The question tightened her chest painfully. Images rose unbidden. Her father’s tired hands braced against the council table. The city’s narrow streets. Cael standing outside the chapel doors, bound by duty and regret, watching without entering.

“Yes,” she said again, quieter. “I will.”

The warmth deepened, steady and sure.

Not triumph. Not coronation. Presence.

Alina bowed her head until her forehead touched the stone. The posture was not submission to power. It was consent to burden.

“I do not ask you to make me great,” she said. “Only faithful.”

The glow softened, settling into something calm and constant. The ember did not flare. It did not burn. It remained awake.

Slowly, Alina rose.

Her legs trembled, but she felt steadier than she had when she entered. The fear had not vanished.
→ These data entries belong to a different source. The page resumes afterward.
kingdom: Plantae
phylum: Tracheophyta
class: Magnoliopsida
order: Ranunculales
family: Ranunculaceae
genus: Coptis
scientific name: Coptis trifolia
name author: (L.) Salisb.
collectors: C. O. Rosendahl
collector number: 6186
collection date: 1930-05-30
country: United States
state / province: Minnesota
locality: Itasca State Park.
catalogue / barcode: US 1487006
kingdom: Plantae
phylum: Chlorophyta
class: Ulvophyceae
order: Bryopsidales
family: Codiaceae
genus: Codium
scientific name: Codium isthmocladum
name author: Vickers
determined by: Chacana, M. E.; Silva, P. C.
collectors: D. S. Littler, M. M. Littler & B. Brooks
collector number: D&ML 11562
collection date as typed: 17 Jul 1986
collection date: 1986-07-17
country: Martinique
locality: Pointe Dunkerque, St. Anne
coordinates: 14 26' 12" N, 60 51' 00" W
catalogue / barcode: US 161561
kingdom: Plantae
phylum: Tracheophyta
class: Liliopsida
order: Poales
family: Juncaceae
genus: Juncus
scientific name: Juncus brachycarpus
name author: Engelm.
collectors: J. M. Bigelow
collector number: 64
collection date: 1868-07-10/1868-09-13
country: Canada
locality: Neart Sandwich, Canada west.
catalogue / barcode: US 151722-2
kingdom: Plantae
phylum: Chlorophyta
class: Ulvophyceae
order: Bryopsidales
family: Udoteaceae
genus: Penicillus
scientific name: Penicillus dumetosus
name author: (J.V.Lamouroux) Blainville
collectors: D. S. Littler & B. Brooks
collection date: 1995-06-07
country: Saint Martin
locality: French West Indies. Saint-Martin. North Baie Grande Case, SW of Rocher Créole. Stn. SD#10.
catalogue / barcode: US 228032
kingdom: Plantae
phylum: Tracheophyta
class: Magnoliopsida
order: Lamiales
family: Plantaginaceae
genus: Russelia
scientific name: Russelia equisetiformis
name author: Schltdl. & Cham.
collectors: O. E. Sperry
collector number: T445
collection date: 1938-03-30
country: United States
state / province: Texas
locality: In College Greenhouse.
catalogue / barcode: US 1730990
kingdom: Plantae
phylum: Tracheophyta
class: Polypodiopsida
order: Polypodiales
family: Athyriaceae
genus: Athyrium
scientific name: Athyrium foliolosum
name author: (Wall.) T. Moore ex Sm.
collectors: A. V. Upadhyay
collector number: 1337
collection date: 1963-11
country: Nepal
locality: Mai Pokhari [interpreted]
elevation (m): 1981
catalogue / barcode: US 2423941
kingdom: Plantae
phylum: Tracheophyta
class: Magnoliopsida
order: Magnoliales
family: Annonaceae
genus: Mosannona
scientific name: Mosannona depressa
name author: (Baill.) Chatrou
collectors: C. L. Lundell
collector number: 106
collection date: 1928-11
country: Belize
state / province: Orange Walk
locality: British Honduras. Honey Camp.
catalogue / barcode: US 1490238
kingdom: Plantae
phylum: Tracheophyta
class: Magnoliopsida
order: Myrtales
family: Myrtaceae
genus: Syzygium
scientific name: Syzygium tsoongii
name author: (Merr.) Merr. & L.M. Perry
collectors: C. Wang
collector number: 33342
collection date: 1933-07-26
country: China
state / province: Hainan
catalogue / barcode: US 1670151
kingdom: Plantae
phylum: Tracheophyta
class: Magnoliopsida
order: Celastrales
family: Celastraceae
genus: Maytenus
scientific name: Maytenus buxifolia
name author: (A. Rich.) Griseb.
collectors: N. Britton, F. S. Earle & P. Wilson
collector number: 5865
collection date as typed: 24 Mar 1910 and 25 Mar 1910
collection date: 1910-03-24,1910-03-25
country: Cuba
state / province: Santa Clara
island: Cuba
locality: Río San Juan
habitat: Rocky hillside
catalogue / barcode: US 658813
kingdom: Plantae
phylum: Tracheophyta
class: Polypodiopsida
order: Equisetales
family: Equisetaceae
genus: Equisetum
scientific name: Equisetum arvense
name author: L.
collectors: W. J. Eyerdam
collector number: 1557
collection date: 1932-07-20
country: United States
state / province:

It had changed shape. It no longer asked what would happen to her. It asked what she would carry next.

She did not reach for the Crown.

Understanding arrived with quiet clarity. Some things were not meant to be seized. They were meant to be carried, carefully, with both hands open.

Outside the chapel, unseen, Cael felt the change before he heard anything.

The air shifted, subtle but undeniable, like the moment before a storm breaks or a vow is spoken. He stepped closer to the doors, every instinct alert, his hand hovering near his sword. Not to draw it. To be ready.

Inside, the light faded gently. The candles returned to their earlier steadiness. The ember stone dimmed to its first, patient glow.

The Crown was awake.

Alina wiped her cheeks with the back of her hand and drew a steady breath. She looked once more at the altar, at the small, quiet thing that had not explained itself and had not needed to.

She understood now why the Vigil was feared.

It did not demand spectacle.

It demanded consent without clarity.

She turned toward the doors.

The silence shifted, not in resistance, but in acknowledgment. The path back into the world waited, unchanged. The cost would not be paid here, in this room, in this night.

It would be paid daily. Quietly. Often unseen.

Alina placed her hand on the door.

For a moment, she hesitated. Not from fear, but from recognition. Crossing this threshold would not make her chosen in the way stories promised. It would make her responsible.

She opened the door.

The corridor received her without sound. Torchlight burned low. The palace breathed.

Cael stood a measured distance away, posture disciplined, eyes fixed on the space beyond her shoulder as if giving her privacy even now. He did not ask what had happened. He did not search her face for answers she could not give.

She met his gaze briefly.

He nodded once.

That was enough.

Alina stepped forward into the corridor. The chapel doors closed behind her, not sealing the Vigil away, but releasing it into the world.

She was not powerful.

She was entrusted.

And she knew, with a clarity that settled deep into her bones, that this was only the beginning.

The cost of carrying light was not paid in a single night.

It was paid daily.

Quietly.

Often unseen.

She moved down the corridor toward whatever waited next.